Klebsiella pneumoniae carbapenemase (KPC)-producing bacteria are emerging, highly drug-resistant pathogens whose incidence is rapidly increasing in a variety of clinical settings. This review describes the evolution from sporadic localized outbreaks to international emergence and addresses the difficulties these organisms present to clinicians, particularly in relation to common misidentification by routine susceptibility testing and limited treatment options leading to significant morbidity and mortality.
Key points.
Klebsiella pneumoniae carbapenemase (KPC)-producing bacteria are becoming increasingly prevalent worldwide.
KPC-producing bacteria are frequently misclassified as carbapenem-susceptible by routine susceptibility testing, and should be suspected with ertapenem resistance.
KPCs are not restricted to Klebsiella spp, but instead are found in a variety of Gram-negative bacteria.
Antimicrobial options are generally limited to polymyxins, tigecycline, and less often aminoglycosides.

#### ACTIVITY
Write out the part of the KPC bacteria text from "Key points." down to "of Gram-negative bacteria.", swapping "bacteria" for "organisms".

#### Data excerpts
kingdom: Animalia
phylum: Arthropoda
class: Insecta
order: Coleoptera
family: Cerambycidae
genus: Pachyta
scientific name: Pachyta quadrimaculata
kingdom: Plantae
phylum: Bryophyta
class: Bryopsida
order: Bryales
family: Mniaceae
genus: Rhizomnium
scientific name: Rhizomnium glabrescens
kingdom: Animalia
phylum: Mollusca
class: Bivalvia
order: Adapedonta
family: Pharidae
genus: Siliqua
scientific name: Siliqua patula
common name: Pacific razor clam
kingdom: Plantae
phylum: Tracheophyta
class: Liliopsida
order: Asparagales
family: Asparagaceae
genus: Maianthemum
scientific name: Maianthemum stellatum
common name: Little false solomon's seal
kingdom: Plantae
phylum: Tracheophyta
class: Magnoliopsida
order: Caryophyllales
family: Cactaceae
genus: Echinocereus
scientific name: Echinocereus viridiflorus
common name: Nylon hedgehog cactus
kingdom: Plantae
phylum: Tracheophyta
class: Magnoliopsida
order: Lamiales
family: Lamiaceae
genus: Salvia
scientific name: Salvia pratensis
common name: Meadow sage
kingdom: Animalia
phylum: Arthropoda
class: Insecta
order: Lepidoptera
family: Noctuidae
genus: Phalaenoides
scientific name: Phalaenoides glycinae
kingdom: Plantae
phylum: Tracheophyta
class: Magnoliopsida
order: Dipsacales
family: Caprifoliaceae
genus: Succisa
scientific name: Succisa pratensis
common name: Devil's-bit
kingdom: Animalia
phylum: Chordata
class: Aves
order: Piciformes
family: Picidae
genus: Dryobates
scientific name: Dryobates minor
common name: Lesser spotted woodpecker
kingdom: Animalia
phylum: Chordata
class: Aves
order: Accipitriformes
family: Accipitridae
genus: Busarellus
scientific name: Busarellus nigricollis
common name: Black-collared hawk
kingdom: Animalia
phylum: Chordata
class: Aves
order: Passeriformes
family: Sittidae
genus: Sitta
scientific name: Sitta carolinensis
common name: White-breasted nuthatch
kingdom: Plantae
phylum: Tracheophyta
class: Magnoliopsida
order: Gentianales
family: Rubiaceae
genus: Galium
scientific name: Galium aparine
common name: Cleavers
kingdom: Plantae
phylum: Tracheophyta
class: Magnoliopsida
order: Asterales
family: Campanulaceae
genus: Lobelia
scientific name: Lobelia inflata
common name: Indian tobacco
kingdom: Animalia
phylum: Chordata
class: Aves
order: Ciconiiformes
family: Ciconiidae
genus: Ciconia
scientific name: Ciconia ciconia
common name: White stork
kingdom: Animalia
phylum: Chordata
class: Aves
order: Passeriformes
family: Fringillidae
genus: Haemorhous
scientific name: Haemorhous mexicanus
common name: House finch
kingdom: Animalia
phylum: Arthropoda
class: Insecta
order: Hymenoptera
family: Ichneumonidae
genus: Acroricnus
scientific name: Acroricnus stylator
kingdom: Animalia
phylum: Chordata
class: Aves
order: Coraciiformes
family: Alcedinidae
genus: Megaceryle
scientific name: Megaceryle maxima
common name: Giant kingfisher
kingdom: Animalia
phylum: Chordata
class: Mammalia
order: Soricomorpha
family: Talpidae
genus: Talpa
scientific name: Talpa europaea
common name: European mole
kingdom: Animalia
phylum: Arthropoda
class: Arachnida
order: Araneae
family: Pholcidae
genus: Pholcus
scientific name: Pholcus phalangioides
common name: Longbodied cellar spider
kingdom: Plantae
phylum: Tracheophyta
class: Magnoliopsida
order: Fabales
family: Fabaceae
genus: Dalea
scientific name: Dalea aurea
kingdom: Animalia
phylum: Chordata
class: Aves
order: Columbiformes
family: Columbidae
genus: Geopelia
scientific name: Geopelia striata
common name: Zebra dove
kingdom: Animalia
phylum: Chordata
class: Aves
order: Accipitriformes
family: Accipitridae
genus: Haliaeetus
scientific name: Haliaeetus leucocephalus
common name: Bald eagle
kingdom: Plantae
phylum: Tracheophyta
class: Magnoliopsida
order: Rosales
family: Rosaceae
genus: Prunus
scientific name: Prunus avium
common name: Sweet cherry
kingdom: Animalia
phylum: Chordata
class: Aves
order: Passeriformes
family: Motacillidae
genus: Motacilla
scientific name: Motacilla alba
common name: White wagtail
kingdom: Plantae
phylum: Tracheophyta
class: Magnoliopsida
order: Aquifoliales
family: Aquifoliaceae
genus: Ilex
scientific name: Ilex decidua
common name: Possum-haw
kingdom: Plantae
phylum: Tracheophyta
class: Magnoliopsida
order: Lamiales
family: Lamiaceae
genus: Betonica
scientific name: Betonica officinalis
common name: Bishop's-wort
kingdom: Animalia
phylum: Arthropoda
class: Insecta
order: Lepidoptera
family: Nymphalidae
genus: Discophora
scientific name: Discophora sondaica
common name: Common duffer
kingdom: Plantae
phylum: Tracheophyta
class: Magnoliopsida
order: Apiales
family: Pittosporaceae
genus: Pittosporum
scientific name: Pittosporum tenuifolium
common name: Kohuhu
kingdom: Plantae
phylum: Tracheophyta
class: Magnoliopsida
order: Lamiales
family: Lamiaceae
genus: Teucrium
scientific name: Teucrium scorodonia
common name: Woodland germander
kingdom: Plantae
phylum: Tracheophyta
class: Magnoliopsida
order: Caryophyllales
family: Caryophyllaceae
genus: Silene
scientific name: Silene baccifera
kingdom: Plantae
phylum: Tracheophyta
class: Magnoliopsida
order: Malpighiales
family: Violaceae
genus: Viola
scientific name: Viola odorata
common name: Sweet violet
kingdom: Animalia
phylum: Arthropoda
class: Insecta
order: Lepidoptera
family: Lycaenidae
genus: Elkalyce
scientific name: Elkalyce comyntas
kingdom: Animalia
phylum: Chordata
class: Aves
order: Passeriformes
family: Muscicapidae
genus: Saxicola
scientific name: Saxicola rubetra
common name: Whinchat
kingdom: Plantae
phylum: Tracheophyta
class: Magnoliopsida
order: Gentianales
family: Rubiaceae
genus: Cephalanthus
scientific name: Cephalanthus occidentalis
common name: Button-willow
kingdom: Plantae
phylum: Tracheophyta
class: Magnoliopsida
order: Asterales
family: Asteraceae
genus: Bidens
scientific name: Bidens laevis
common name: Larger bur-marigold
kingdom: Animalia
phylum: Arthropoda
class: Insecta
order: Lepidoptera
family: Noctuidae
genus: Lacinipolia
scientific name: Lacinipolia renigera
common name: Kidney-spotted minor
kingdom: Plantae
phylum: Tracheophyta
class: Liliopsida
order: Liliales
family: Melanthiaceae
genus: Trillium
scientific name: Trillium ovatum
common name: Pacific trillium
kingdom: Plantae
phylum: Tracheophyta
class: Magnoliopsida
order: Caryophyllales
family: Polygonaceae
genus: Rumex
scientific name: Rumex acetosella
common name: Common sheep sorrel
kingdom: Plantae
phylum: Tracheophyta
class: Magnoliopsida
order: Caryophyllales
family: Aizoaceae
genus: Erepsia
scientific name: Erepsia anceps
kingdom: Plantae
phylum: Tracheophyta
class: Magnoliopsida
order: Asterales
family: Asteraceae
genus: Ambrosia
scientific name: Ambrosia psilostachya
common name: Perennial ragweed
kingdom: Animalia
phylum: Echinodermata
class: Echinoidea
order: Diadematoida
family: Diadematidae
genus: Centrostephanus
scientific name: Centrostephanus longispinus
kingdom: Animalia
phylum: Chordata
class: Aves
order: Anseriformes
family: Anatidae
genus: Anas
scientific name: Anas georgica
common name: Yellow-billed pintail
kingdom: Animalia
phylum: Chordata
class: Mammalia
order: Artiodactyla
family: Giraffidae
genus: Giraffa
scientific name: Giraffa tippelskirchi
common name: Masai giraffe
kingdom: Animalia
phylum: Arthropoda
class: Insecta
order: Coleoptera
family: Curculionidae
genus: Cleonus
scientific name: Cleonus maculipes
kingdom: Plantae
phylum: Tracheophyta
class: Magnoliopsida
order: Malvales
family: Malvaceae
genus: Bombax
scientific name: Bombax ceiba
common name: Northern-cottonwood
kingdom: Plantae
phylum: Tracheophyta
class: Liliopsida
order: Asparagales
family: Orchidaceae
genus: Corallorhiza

#### EXERCISE ANSWER
Key points.
Klebsiella pneumoniae carbapenemase (KPC)-producing organisms are becoming increasingly prevalent worldwide.
KPC-producing organisms are frequently misclassified as carbapenem-susceptible by routine susceptibility testing, and should be suspected with ertapenem resistance.
KPCs are not restricted to Klebsiella spp, but instead are found in a variety of Gram-negative organisms.